Whatever haram you teach your child, teach them a halal. If you say birthdays are haram, then give them a party to celebrate their memorising of Qur’an, or learning to pray, and make Eid the most exciting day of the year. Make their Islamic achievements memorable and their mistakes forgettable. You cannot instil a love of Allah subḥānahu wa ta’āla (glorified and exalted be He) into children by reminding them of His punishment and wrath – this will cause resentment.

At such an impressionable age, moderation is crucial to cultivate a loving and lasting understanding of Allah subḥānahu wa ta’āla (glorified and exalted be He), and help your child to want to love Allah subḥānahu wa ta’āla (glorified and exalted be He).

3. Lead by example
Allah subḥānahu wa ta’āla (glorified and exalted be He) says in the Qur’an,

“O you who have believed, protect yourselves and your families from a Fire whose fuel is people and stones” [Qur’an: Chapter 66, Verse 6].

Children love to imitate their elders; if you love the deen of Allah subḥānahu wa ta’āla (glorified and exalted be He), let it show through your actions and this will be mirrored by your children. The beauty of Islam means that there is always something to learn – yes, we can send our children to madrassah and Qur’an and Arabic teachers to learn Islam, but there is a duty upon ourselves to instil the teachings of the deen into our children, by undertaking the actions we want to see in them. We are never too old or too busy to stop learning or improving ourselves.

Take your children to the masjid often so that the environment becomes familiar and beloved to them. Get them involved in your salah at home, by giving them their own prayer mat and prayer clothes. Children love to play and explore, and are naturally enthusiastic. Take time to carry out projects that increase Islamic knowledge. Seek knowledge together by using their areas of strength and enjoyment to deliver lessons – directive arts and craft is a popular option with youngsters, and is what inspired me to start my own project of learning through craft activities. Through providing hands on creative activities, I made sure that learning about Allah subḥānahu wa ta’āla (glorified and exalted be He) was fun whilst being informative.

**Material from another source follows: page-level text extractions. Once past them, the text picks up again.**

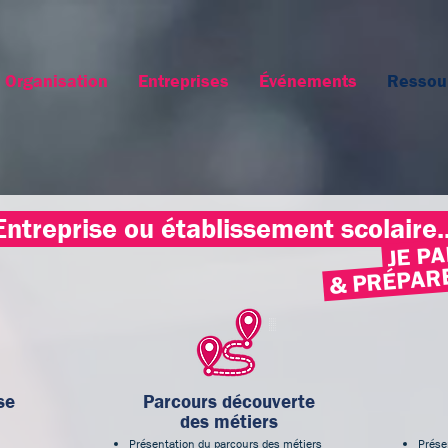
Organisation
Entreprises
Événements
Ressou
ntreprise ou établissement scolaire.
JE PA
& PRÉPARE
se
Parcours découverte
des métiers
Présentation du parcours des métiers
Présen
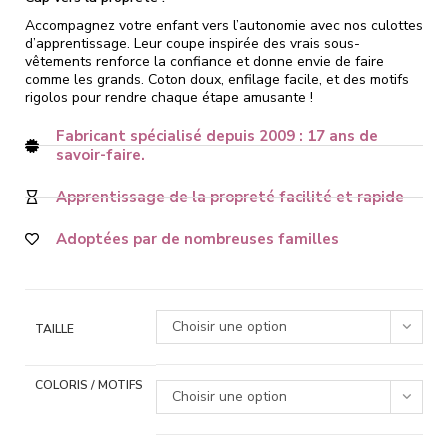
Accompagnez votre enfant vers l’autonomie avec nos culottes
d’apprentissage. Leur coupe inspirée des vrais sous-
vêtements renforce la confiance et donne envie de faire
comme les grands. Coton doux, enfilage facile, et des motifs
rigolos pour rendre chaque étape amusante !
Fabricant spécialisé depuis 2009 : 17 ans de
savoir-faire.
Apprentissage de la propreté facilité et rapide
Adoptées par de nombreuses familles
Choisir une option
TAILLE
COLORIS / MOTIFS
Choisir une option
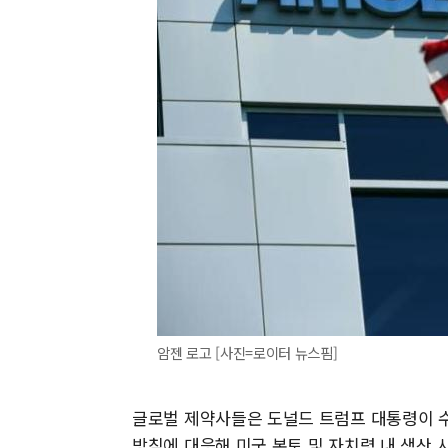
암젠 로고 [사진=로이터 뉴스핌]
글로벌 제약사들은 도널드 트럼프 대통령이 수
방침에 대응해 미국 본토 및 자치령 내 생산 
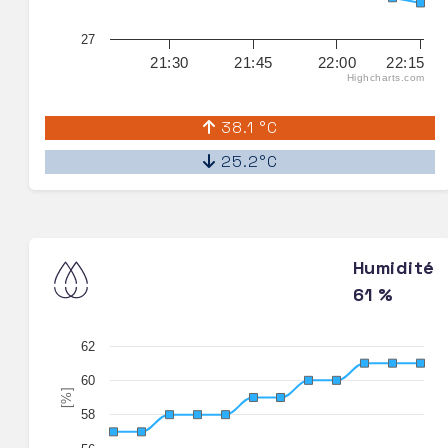
27
21:30
21:45
22:00
22:15
Highcharts.com
38.1 °C
25.2°C
Humidité
61 %
62
60
[%]
58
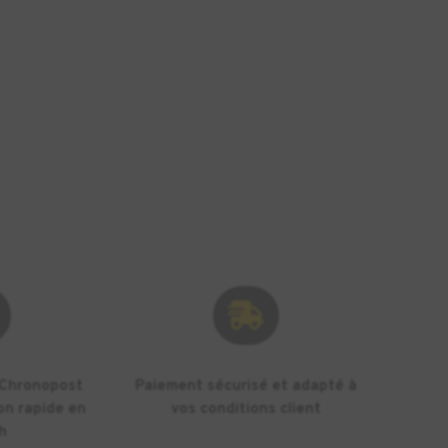

 Chronopost
Paiement sécurisé et adapté à
on rapide en
vos conditions client
h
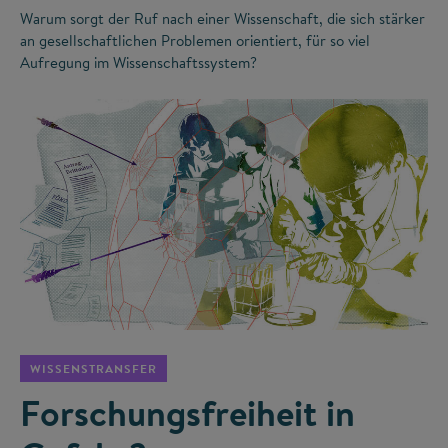
Warum sorgt der Ruf nach einer Wissenschaft, die sich stärker
an gesellschaftlichen Problemen orientiert, für so viel
Aufregung im Wissenschaftssystem?
©
WISSENSTRANSFER
Forschungsfreiheit in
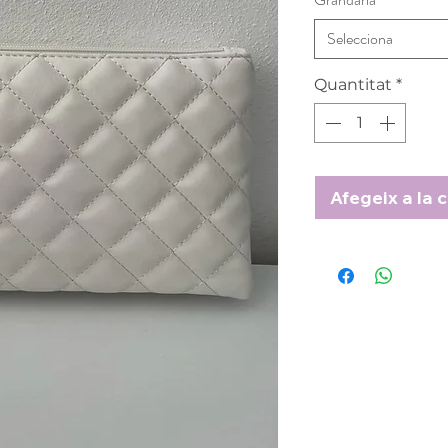
Selecciona
Quantitat
*
Afegeix a la c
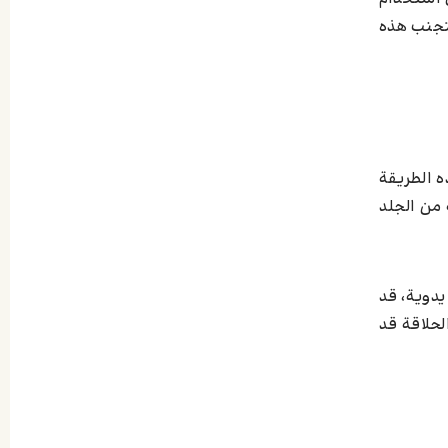
لتجنب هذه
ه الطريقة
 من الجلد
يدوية، قد
لحلاقة قد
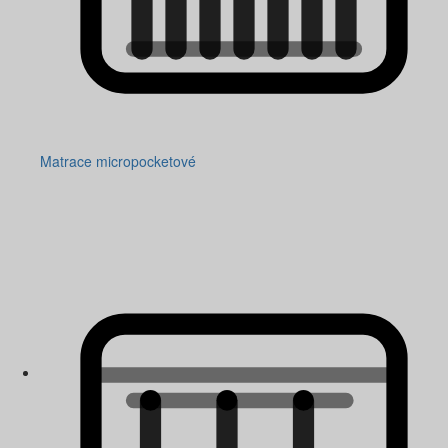
Matrace micropocketové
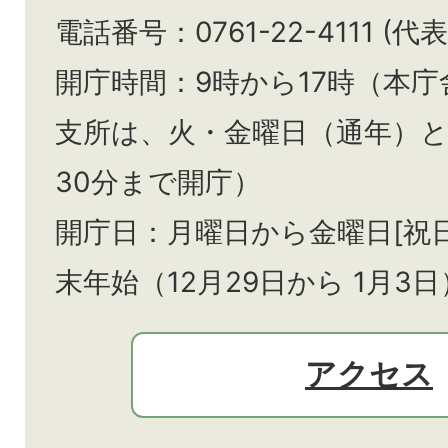
電話番号：0761-22-4111 (代表
開庁時間：9時から17時（本庁
支所は、火・金曜日（通年）
30分まで開庁）
開庁日：月曜日から金曜日[祝
末年始（12月29日から
1月3日
アクセス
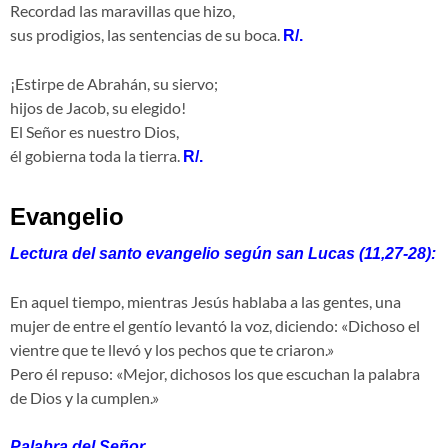
Recordad las maravillas que hizo,
sus prodigios, las sentencias de su boca.
R/.
¡Estirpe de Abrahán, su siervo;
hijos de Jacob, su elegido!
El Señor es nuestro Dios,
él gobierna toda la tierra.
R/.
Evangelio
Lectura del santo evangelio según san Lucas (11,27-28):
En aquel tiempo, mientras Jesús hablaba a las gentes, una
mujer de entre el gentío levantó la voz, diciendo: «Dichoso el
vientre que te llevó y los pechos que te criaron.»
Pero él repuso: «Mejor, dichosos los que escuchan la palabra
de Dios y la cumplen.»
Palabra del Señor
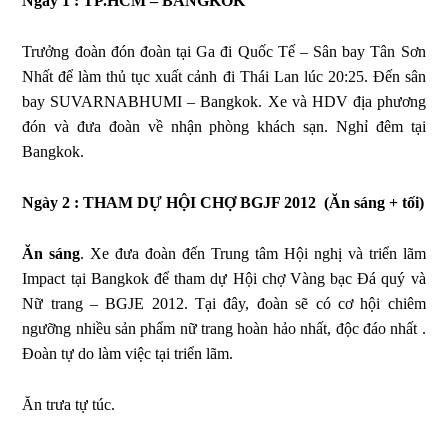
Ngày 1 : TP.HCM – BANGKOK
Trưởng đoàn đón đoàn tại Ga đi Quốc Tế – Sân bay Tân Sơn
Nhất để làm thủ tục xuất cảnh đi Thái Lan lúc 20:25. Đến sân
bay SUVARNABHUMI – Bangkok. Xe và HDV địa phương
đón và đưa đoàn về nhận phòng khách sạn. Nghỉ đêm tại
Bangkok.
Ngày 2 : THAM DỰ HỘI CHỢ BGJF 2012 (Ăn sáng + tối)
Ăn sáng
. Xe đưa đoàn đến Trung tâm Hội nghị và triển lãm
Impact tại Bangkok để tham dự Hội chợ Vàng bạc Đá quý và
Nữ trang – BGJE 2012. Tại đây, đoàn sẽ có cơ hội chiêm
ngưỡng nhiều sản phẩm nữ trang hoàn hảo nhất, độc đáo nhất .
Đoàn tự do làm việc tại triển lãm.
Ăn trưa tự túc.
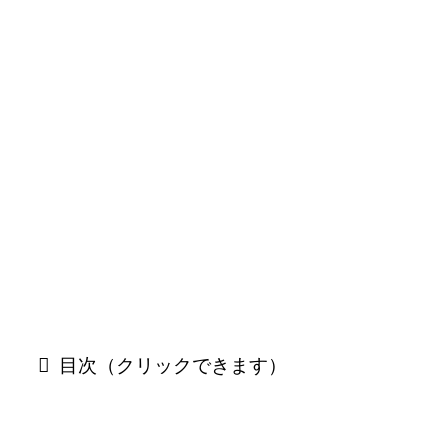
目次（クリックできます）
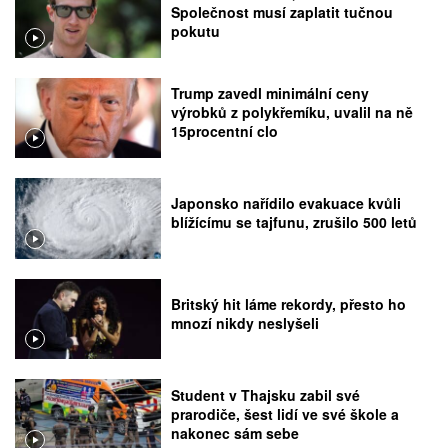
Společnost musí zaplatit tučnou
pokutu
Trump zavedl minimální ceny
výrobků z polykřemíku, uvalil na ně
15procentní clo
Japonsko nařídilo evakuace kvůli
blížícímu se tajfunu, zrušilo 500 letů
Britský hit láme rekordy, přesto ho
mnozí nikdy neslyšeli
Student v Thajsku zabil své
prarodiče, šest lidí ve své škole a
nakonec sám sebe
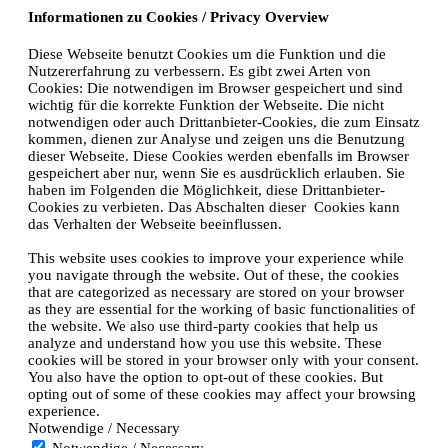
Informationen zu Cookies / Privacy Overview
Diese Webseite benutzt Cookies um die Funktion und die
Nutzererfahrung zu verbessern. Es gibt zwei Arten von
Cookies: Die notwendigen im Browser gespeichert und sind
wichtig für die korrekte Funktion der Webseite. Die nicht
notwendigen oder auch Drittanbieter-Cookies, die zum Einsatz
kommen, dienen zur Analyse und zeigen uns die Benutzung
dieser Webseite. Diese Cookies werden ebenfalls im Browser
gespeichert aber nur, wenn Sie es ausdrücklich erlauben. Sie
haben im Folgenden die Möglichkeit, diese Drittanbieter-
Cookies zu verbieten. Das Abschalten dieser Cookies kann
das Verhalten der Webseite beeinflussen.
This website uses cookies to improve your experience while
you navigate through the website. Out of these, the cookies
that are categorized as necessary are stored on your browser
as they are essential for the working of basic functionalities of
the website. We also use third-party cookies that help us
analyze and understand how you use this website. These
cookies will be stored in your browser only with your consent.
You also have the option to opt-out of these cookies. But
opting out of some of these cookies may affect your browsing
experience.
Notwendige / Necessary
Notwendige / Necessary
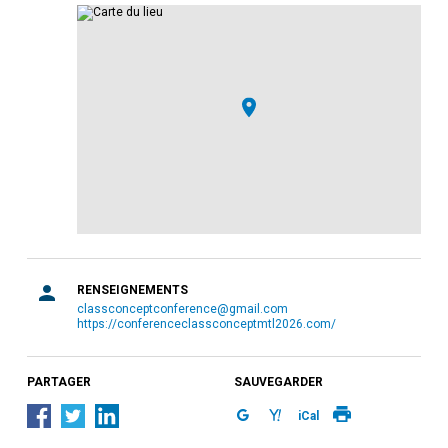
RENSEIGNEMENTS
classconceptconference@gmail.com
https://conferenceclassconceptmtl2026.com/
PARTAGER
SAUVEGARDER
iCal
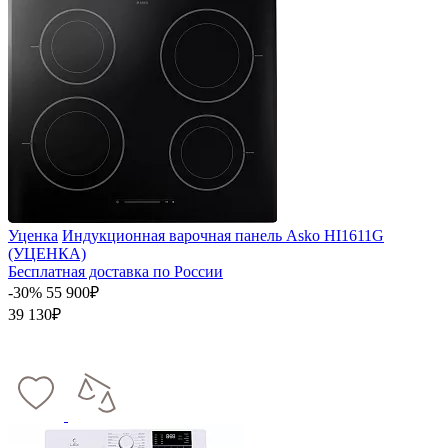
Уценка
Индукционная варочная панель Asko HI1611G
(УЦЕНКА)
Бесплатная доставка по России
-30%
55 900₽
39 130₽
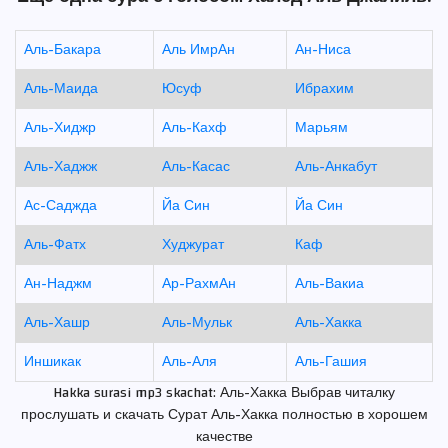
Аль-Бакара
Аль ИмрАн
Ан-Ниса
Аль-Маида
Юсуф
Ибрахим
Аль-Хиджр
Аль-Кахф
Марьям
Аль-Хаджж
Аль-Касас
Аль-Анкабут
Ас-Саджда
Йа Син
Йа Син
Аль-Фатх
Худжурат
Каф
Ан-Наджм
Ар-РахмАн
Аль-Вакиа
Аль-Хашр
Аль-Мульк
Аль-Хакка
Иншикак
Аль-Аля
Аль-Гашия
Hakka surasi mp3 skachat: Аль-Хакка Выбрав читалку
прослушать и скачать Сурат Аль-Хакка полностью в хорошем
качестве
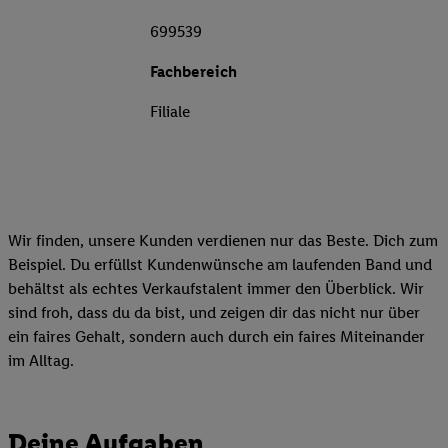
699539
Fachbereich
Filiale
Wir finden, unsere Kunden verdienen nur das Beste. Dich zum
Beispiel. Du erfüllst Kundenwünsche am laufenden Band und
behältst als echtes Verkaufstalent immer den Überblick. Wir
sind froh, dass du da bist, und zeigen dir das nicht nur über
ein faires Gehalt, sondern auch durch ein faires Miteinander
im Alltag.
Deine Aufgaben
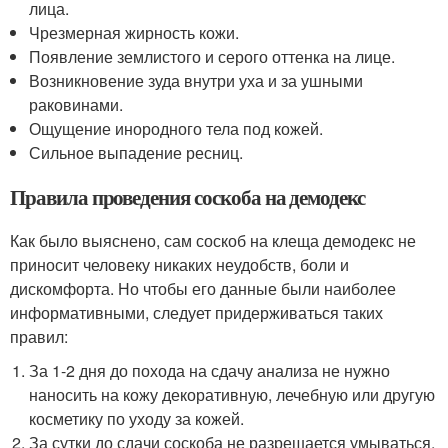
лица.
Чрезмерная жирность кожи.
Появление землистого и серого оттенка на лице.
Возникновение зуда внутри уха и за ушными
раковинами.
Ощущение инородного тела под кожей.
Сильное выпадение ресниц.
Правила проведения соскоба на демодекс
Как было выяснено, сам соскоб на клеща демодекс не
приносит человеку никаких неудобств, боли и
дискомфорта. Но чтобы его данные были наиболее
информативными, следует придерживаться таких
правил:
За 1-2 дня до похода на сдачу анализа не нужно
наносить на кожу декоративную, лечебную или другую
косметику по уходу за кожей.
За сутки до сдачи соскоба не разрешается умываться.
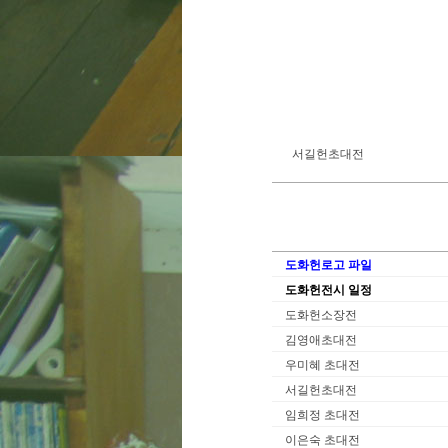
서길헌초대전
도화헌로고 파일
도화헌전시 일정
도화헌소장전
김영애초대전
우미혜 초대전
서길헌초대전
임희정 초대전
이은숙 초대전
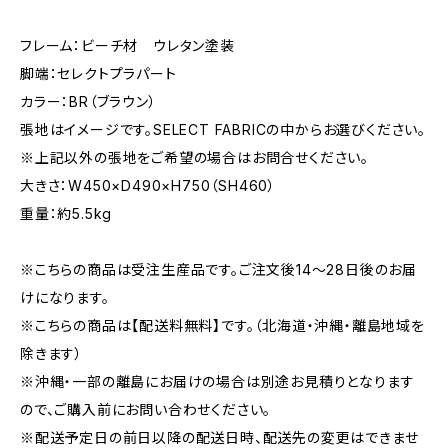
フレーム：ビーチ材 ウレタン塗装
脚端：セレクトプラパート
カラー：BR（ブラウン）
張地はイメージです。SELECT FABRICの中からお選びください。
※上記以外の張地をご希望の場合はお問合せください。
大きさ：W450×D490×H750（SH460）
重量：約5.5kg
※こちらの商品は受注生産品です。ご注文後14～28日後のお届
けになります。
※こちらの商品は【配送料無料】です。（北海道・沖縄・離島地域を
除きます）
※沖縄・一部の離島にお届けの場合は別途お見積りとなります
ので、ご購入前にお問い合わせください。
※配送予定日の前日以降の配送日時、配送先の変更はできませ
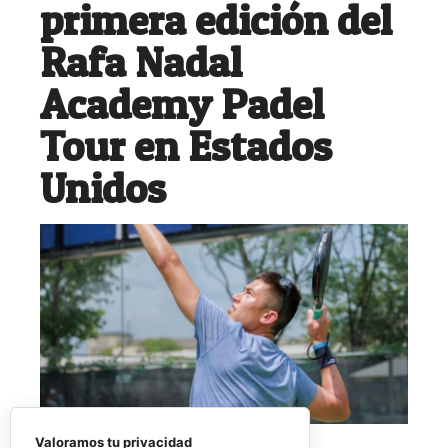
primera edición del
Rafa Nadal
Academy Padel
Tour en Estados
Unidos
Valoramos tu privacidad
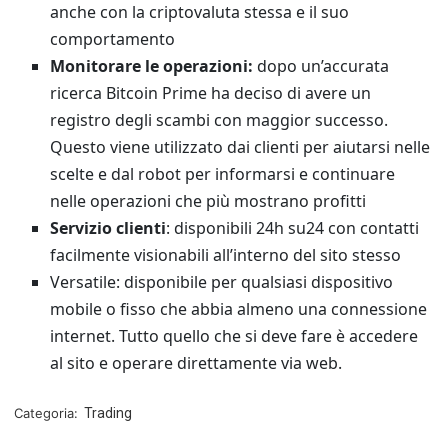
anche con la criptovaluta stessa e il suo
comportamento
Monitorare le operazioni:
dopo un’accurata
ricerca Bitcoin Prime ha deciso di avere un
registro degli scambi con maggior successo.
Questo viene utilizzato dai clienti per aiutarsi nelle
scelte e dal robot per informarsi e continuare
nelle operazioni che più mostrano profitti
Servizio clienti
: disponibili 24h su24 con contatti
facilmente visionabili all’interno del sito stesso
Versatile: disponibile per qualsiasi dispositivo
mobile o fisso che abbia almeno una connessione
internet. Tutto quello che si deve fare è accedere
al sito e operare direttamente via web.
Categoria:
Trading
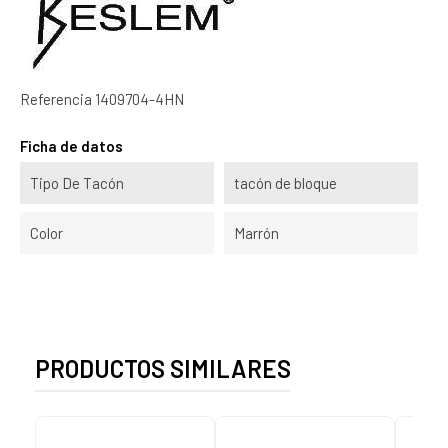
Referencia
1409704-4HN
Ficha de datos
Tipo De Tacón
tacón de bloque
Color
Marrón
PRODUCTOS SIMILARES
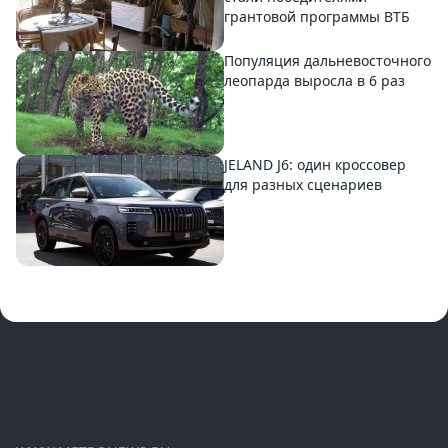
грантовой программы ВТБ
Популяция дальневосточного
леопарда выросла в 6 раз
JELAND J6: один кроссовер
для разных сценариев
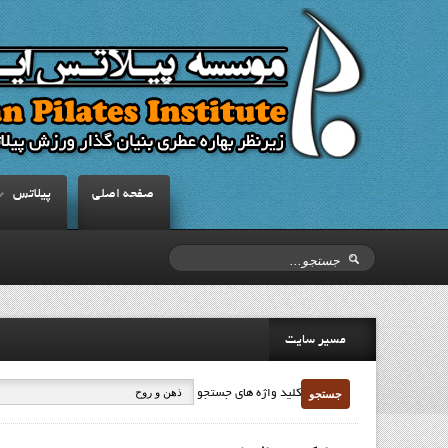
صفحه اصلي
پيلاتس
مسیر سایت
جستجو
کلید واژه های جستجو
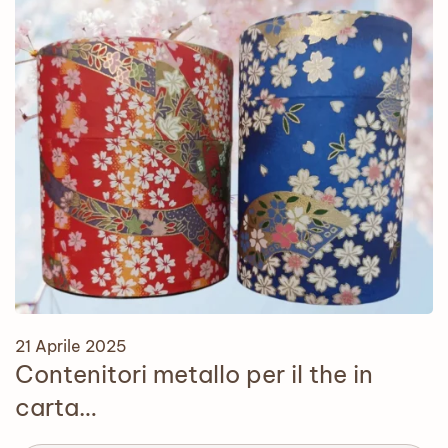
21 Aprile 2025
Contenitori metallo per il the in
carta…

The childhood of our young Muslims is so important because it is the time when the love of Islam can be ingrained in their hearts. Your role will determine how they look back at being taught about Islam. Their hearts are so impressionable and full of love, and as a parent you have the potential to cultivate a strong faith in them, which will prove important later on in their lives, especially during the teen years.

The love that Allah subḥānahu wa ta’āla (glorified and exalted be He) has already placed in their hearts is waiting to be nurtured by you.